LONDON (Reuters) - Britain’s competition watchdog has fined Pfizer (PFE.N) a record 84.2 million pounds for its role in ramping up the cost of an epilepsy drug by as much as 2,600 percent.
The Competition and Markets Authority (CMA) also fined Flynn Pharma 5.2 million pounds for overcharging for phenytoin sodium capsules, following a dramatic price hike in 2012.
The CMA’s ruling comes amid a growing debate on both sides of the Atlantic about the ethics of price hikes for old off-patent medicines that are only made by a few firms and where there is little competition.
U.S. drugmaker Turing Pharmaceuticals, led at the time by hedge fund manager Martin Shkreli, caused outrage last year by raising the U.S. price of Daraprim, an old anti-infective drug, by more than 5,000 percent to $750 a pill.
In the case of phenytoin sodium capsules, the UK price charged for 100 mg packs of the drug jumped from 2.83 pounds to 67.50 in 2012, before reducing to 54.00 from May 2014.
As a result, annual spending on the capsules by Britain’s National Health Service rose from 2 million pounds in 2012 to about 50 million in 2013. The CMA said UK prices were many times higher than elsewhere in Europe.
Pfizer used to market the medicine under the brand name Epanutin but sold the rights to Flynn, a privately owned British company, in September 2012.
It was then debranded, meaning that it was no longer subject to price regulation, and the price soared.
“The companies deliberately exploited the opportunity offered by debranding to hike up the price for a drug which is relied upon by many thousands of patients,” Philip Marsden, chairman of the CMA’s case decision group, said on Wednesday.
“This is the highest fine the CMA has imposed and it sends out a clear message to the sector that we are determined to crack down on such behaviour.”
The previous highest fine of 58.5 million pounds was handed to British Airways (ICAG.L) in 2012 for colluding with rival Virgin Atlantic [VA.UL] on fuel surcharges.
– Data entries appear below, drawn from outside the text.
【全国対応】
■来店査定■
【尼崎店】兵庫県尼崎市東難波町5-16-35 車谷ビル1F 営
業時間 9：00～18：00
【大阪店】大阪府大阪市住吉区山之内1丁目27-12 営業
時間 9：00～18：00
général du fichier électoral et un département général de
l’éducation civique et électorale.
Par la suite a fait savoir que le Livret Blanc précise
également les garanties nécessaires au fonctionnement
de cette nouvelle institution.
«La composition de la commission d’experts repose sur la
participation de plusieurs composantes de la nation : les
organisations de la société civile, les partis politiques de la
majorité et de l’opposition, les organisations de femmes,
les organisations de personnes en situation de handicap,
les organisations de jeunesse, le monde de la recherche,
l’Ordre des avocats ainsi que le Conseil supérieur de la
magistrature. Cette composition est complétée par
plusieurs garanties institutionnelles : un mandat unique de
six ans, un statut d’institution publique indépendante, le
That was imposed by the CMA’s predecessor, the Office of Fair Trading.
Pfizer said it planned to appeal all aspects of the verdict.
The U.S. drugmaker said the medicine had been loss-making and it was therefore forced to consider whether it could continue supplying it. Pfizer added that the price set by Flynn was actually 25 to 40 percent less than the cost of an equivalent tablet form from another supplier.
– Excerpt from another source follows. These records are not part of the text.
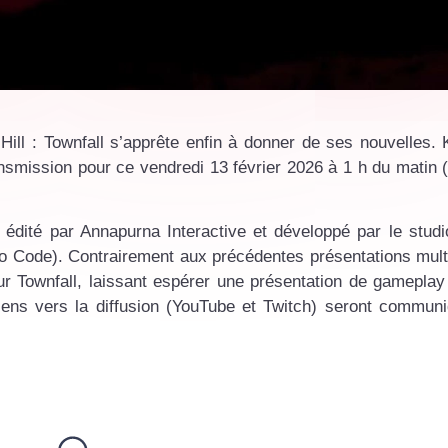
 Hill : Townfall s’apprête enfin à donner de ses nouvelles.
ansmission pour ce vendredi 13 février 2026 à 1 h du matin 
 édité par Annapurna Interactive et développé par le stud
o Code). Contrairement aux précédentes présentations multi
 Townfall, laissant espérer une présentation de gameplay 
 liens vers la diffusion (YouTube et Twitch) seront commun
Flynn’s chief executive David Fakes said punishing his company, which also plans to appeal, for selling phenytoin capsules for less than phenytoin tablets “beggars belief”.
The CMA also ordered both to reduce their prices, a move that lawyers said could trigger claims for redress from customers who had been over-charged.
In February it fined GlaxoSmithKline (GSK.L) 37.6 million pounds for striking deals to delay the launch of cheap generic copies of its former blockbuster antidepressant Seroxat.
The watchdog has four other ongoing investigations into the pharmaceutical sector.